Elle a été dure. Premièrement, j’ai été déclassé professionnellement, même si j’étais francophone. Certains jours, j’étais découragé et je voulais repartir. J’avais de la difficulté à subir la pression des supérieurs au travail. Naturellement pour travailler à l’hôpital, j’ai dû demander la nationalité française très rapidement. Après avoir construit une maison à Miserey, je l’ai vendue au cours d’une période de dépression et j’ai acheté un appartement en ville à Besançon.
Êtes vous retourné dans votre pays ?
Oui, par trois fois, pour retrouver les membres de ma famille encore vivants.
Ici, vous occupez-vous de la communauté cambodgienne ?
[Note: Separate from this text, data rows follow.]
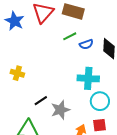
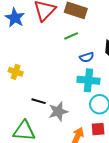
blue semicircle: (86, 44) -> (87, 57), moved
black line: (41, 101) -> (39, 101), turned 48

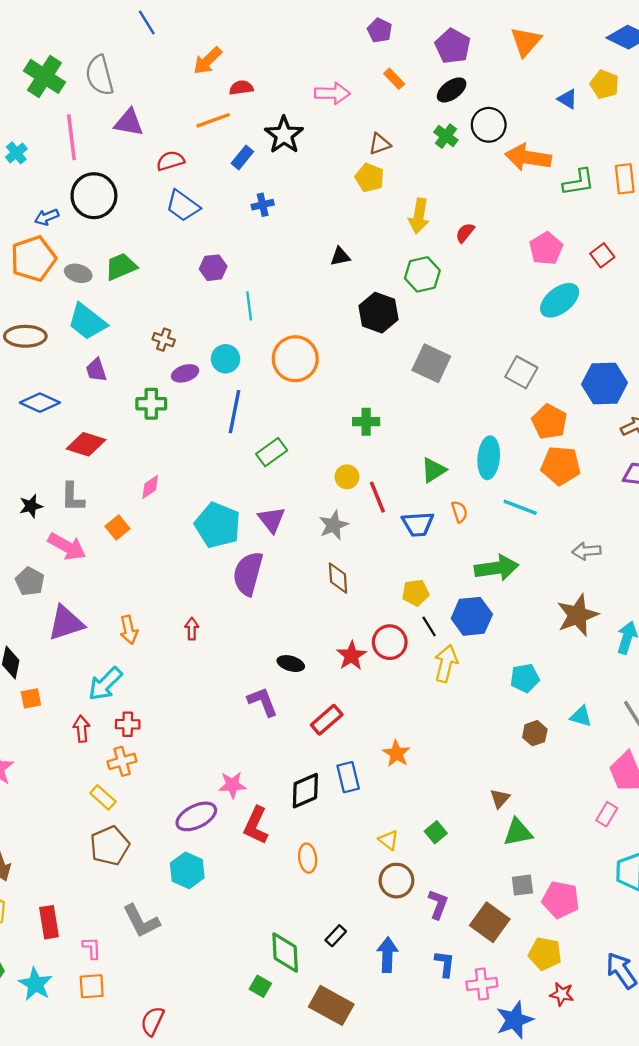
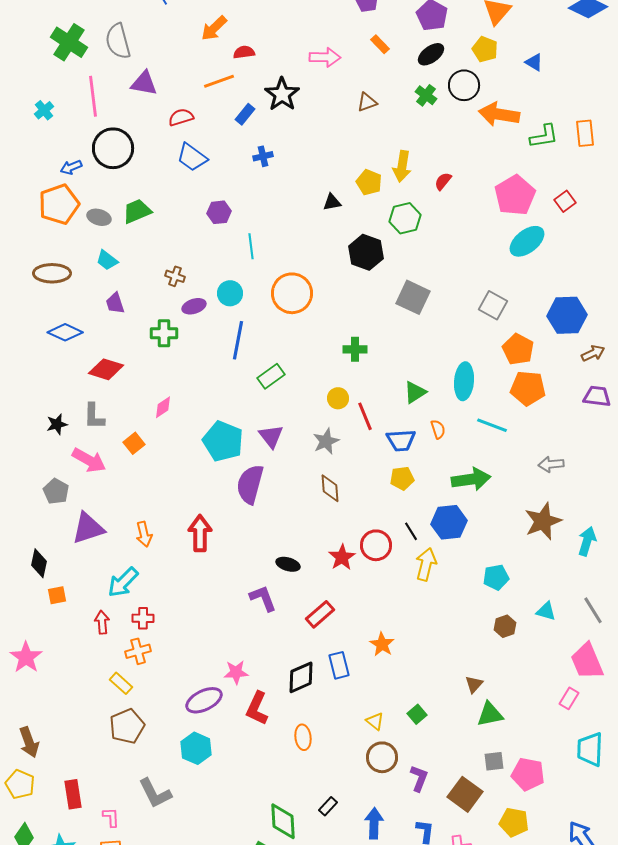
yellow pentagon: (605, 84) -> (485, 49), moved
yellow pentagon: (369, 178) -> (369, 182), moved
pink pentagon: (546, 249) -> (515, 195), size x1.4
cyan trapezoid: (87, 322) -> (107, 260), size x0.6
yellow pentagon: (416, 593) -> (402, 478), moved
red arrow: (192, 629) -> (200, 533), size x1.8

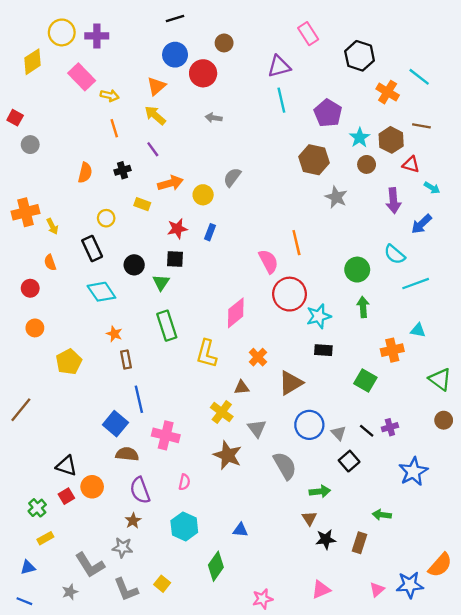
Oui, au sein de l’association des Cambodgiens pour préparer les fêtes du Nouvel An, la fête des morts, sur le plan culturel mes filles sont devenues danseuses cambodgiennes pour animer les fêtes et ce groupe était très apprécié même en dehors de la ville et de la région. J’ai participé aussi à la mise en place d’une radio cambodgienne très écoutée dans la communauté et même par des Français (radio bilingue)
Et vos enfants ?
Elles sont complétement intégrées et deviennent comme les Français. Elles ont deux cultures, l’une cambodgienne (par la famille) et l’autre française (par l’école). Nous restons toujours bouddhistes et réagissons souvent en Cambodgiens, et maintenant nous entrons dans le troisième âge, avec de nouvelles responsabilités. Mais je m’intéresse de très près à la politique du Cambodge.
Les propos de M. Kimlay ont été recueillis par le père Gilles, de l’AFCAR.